Why was the Eaten book released? What purpose was it meant to serve? Could it have been to establish Hughes as a man whose dearest wish is to run his empire even from the grave if necessary? In accordance with an elaborate will, every effort would then be made by Howard Hughes's estate to keep the Hughes estate intact until its rightful owner could rise again from his icy tomb, like a second Christ, thanks to the theoretical miracles of scientific rejuvenation, and take the reins himself.
Or was it to establish Hughes as a cryogenics "nut"? Then his "frozen remains" would remain securely sealed up in a capsule, safe from any possibly embarrassing examinations to determine whether they were Hughes's or a double.
The capsule might even contain other items: a "voice box"; a cross-referenced biographical computer print-out; several thousand assorted, verified "fingerprints"; some old newsreels, and a magnetic tape that knows how to write Howard R. Hughes a million times without making a single mistake.
Today, a $250 million ship, the 618-foot "Hughes" Glomar Explorer, is writing Howard Hughes's name across the bottom of the ocean. Like a giant phonograph needle, the Hughes rig circles the ocean floor, sucking up 5,000 tons of minerals a day.
Hughes communications satellites encircle the globe, with the potential of reaching into every TV set in the world. In Las Vegas, Hughes casinos rake in the chips.
Howard Hughes has recently been indicted in two criminal cases -- and is still a major recipient of multimillion-dollar government contracts -- paid for out of our tax dollars.

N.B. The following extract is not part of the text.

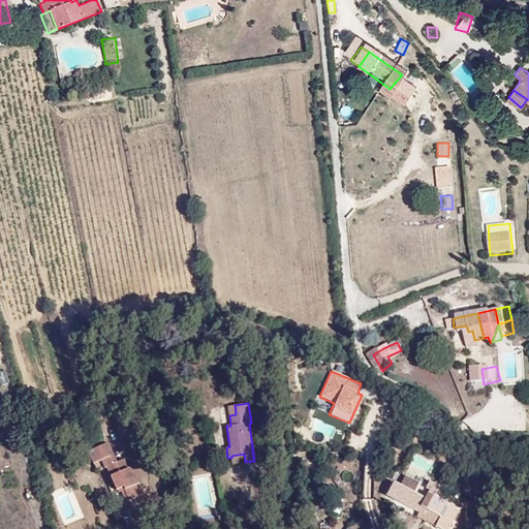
[(137,481),(125,458),(119,461),(109,441),(104,443),(111,471),(121,492),(125,491),(130,501),(146,493),(139,481),(137,481)]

Hughes has allegedly influenced every major election, contributing liberally to both Democrats and Republicans, up to the Presidential level, since 1956.
Hughes's name has been linked with the Watergate conspiracy, at the highest level of our government.
Hughes oil-well drill bits suck the oil from thousands of wells, Hughes airplanes ferry us back and forth, and Hughes police helicopters keep us in line.
For the public, the questions remain.
Is Howard Hughes dead?
Are the gnarled remains of the legendary billionaire resting in a coffin at the bottom of the Aegean Sea? Is Howard Hughes a computer?
Has Aristotle Onassis, like a great green octopus, got hold of yet another empire?